(Collected data)
^^^^^^^^^^^^^^^^
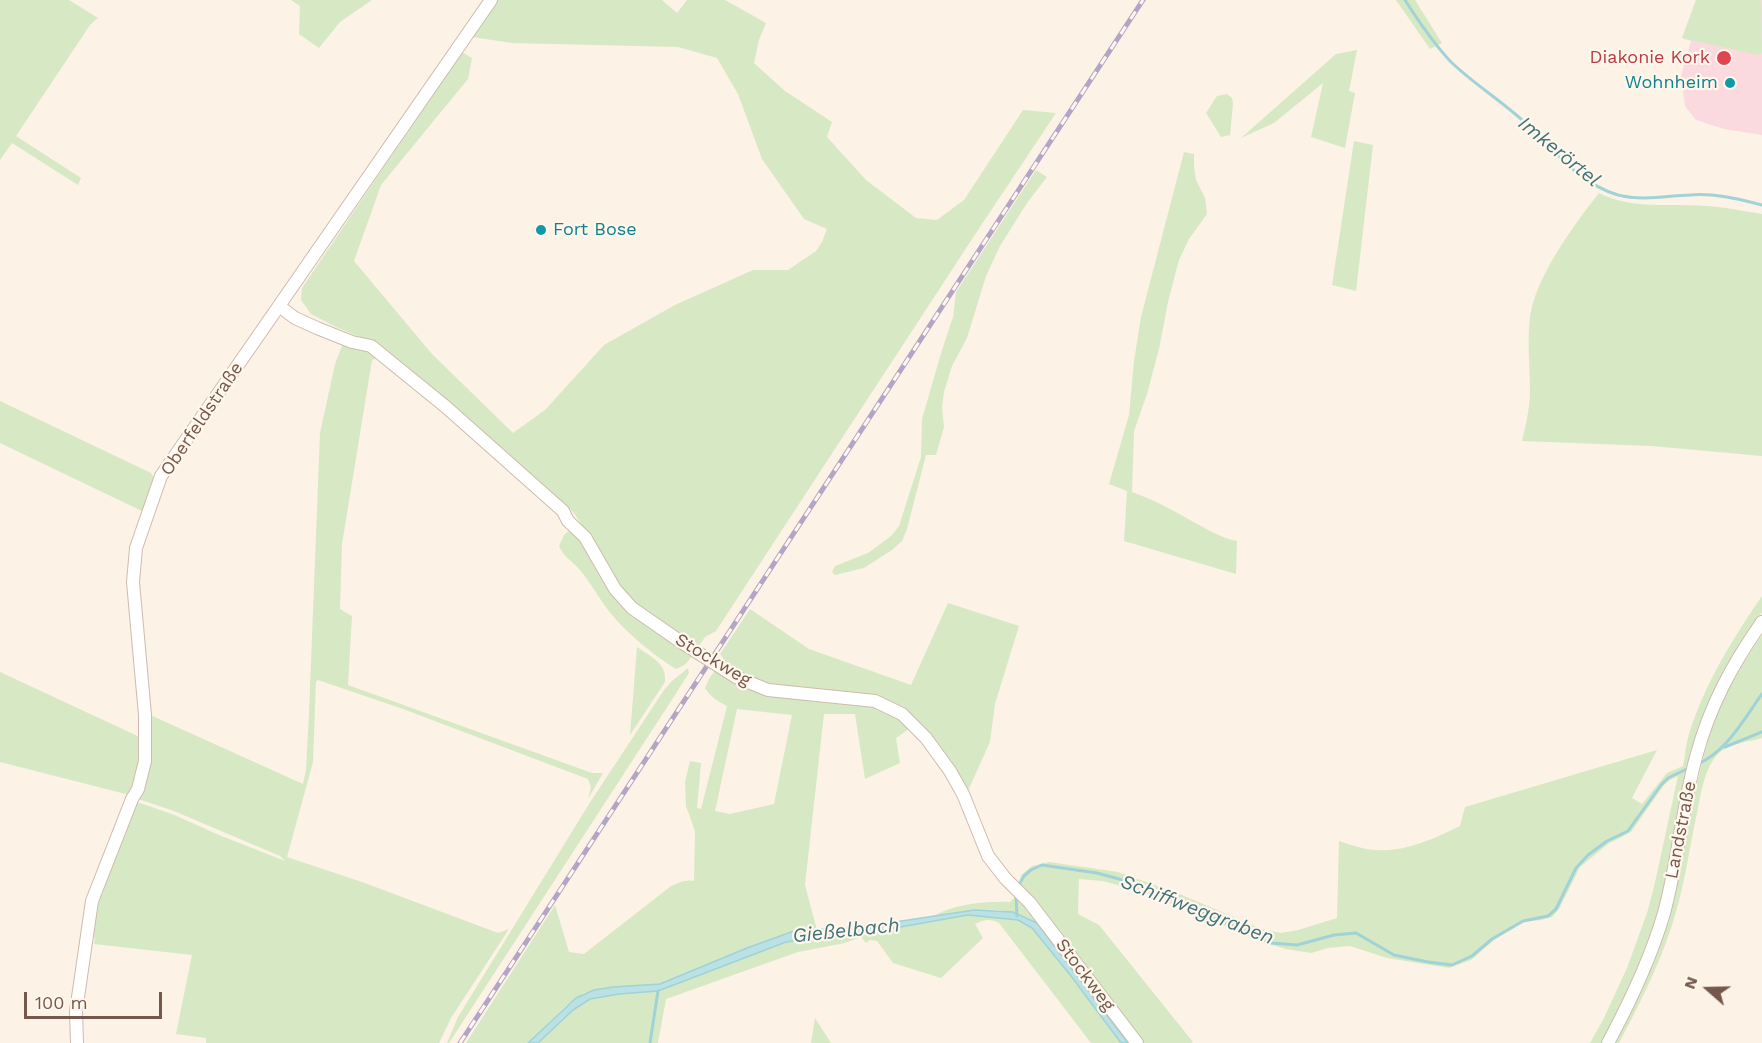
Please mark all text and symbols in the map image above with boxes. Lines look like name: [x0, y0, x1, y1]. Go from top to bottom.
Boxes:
place label: Diakonie Kork: [1590, 47, 1710, 69]
marker: Diakonie Kork: [1715, 49, 1733, 67]
place label: Wohnheim: [1625, 72, 1718, 94]
marker: Wohnheim: [1723, 76, 1737, 90]
water label: Imkerörtel: [1513, 112, 1605, 192]
place label: Fort Bose: [553, 219, 637, 241]
marker: Fort Bose: [534, 223, 548, 237]
street label: Oberfeldstraße: [156, 358, 248, 480]
street label: Stockweg: [671, 629, 755, 691]
street label: Landstraße: [1661, 779, 1701, 881]
water label: Schiffweggraben: [1117, 870, 1277, 950]
water label: Gießelbach: [791, 913, 901, 949]
street label: Stockweg: [1051, 935, 1119, 1015]
north arrow: [1678, 959, 1738, 1019]
text: N: [1680, 974, 1702, 992]
scale bar: [27, 980, 165, 1018]
text: 100 m: [35, 992, 88, 1013]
^^^^^^^^^^^^^^^^
* What the exercise asks
Please repeat each record above precisely, with the pictures left out.

* Solution for this exercise
Please mark all text and symbols in the map image above with boxes. Lines look like name: [x0, y0, x1, y1]. Go from top to bottom.
Boxes:
place label: Diakonie Kork: [1590, 47, 1710, 69]
marker: Diakonie Kork: [1715, 49, 1733, 67]
place label: Wohnheim: [1625, 72, 1718, 94]
marker: Wohnheim: [1723, 76, 1737, 90]
water label: Imkerörtel: [1513, 112, 1605, 192]
place label: Fort Bose: [553, 219, 637, 241]
marker: Fort Bose: [534, 223, 548, 237]
street label: Oberfeldstraße: [156, 358, 248, 480]
street label: Stockweg: [671, 629, 755, 691]
street label: Landstraße: [1661, 779, 1701, 881]
water label: Schiffweggraben: [1117, 870, 1277, 950]
water label: Gießelbach: [791, 913, 901, 949]
street label: Stockweg: [1051, 935, 1119, 1015]
north arrow: [1678, 959, 1738, 1019]
text: N: [1680, 974, 1702, 992]
scale bar: [27, 980, 165, 1018]
text: 100 m: [35, 992, 88, 1013]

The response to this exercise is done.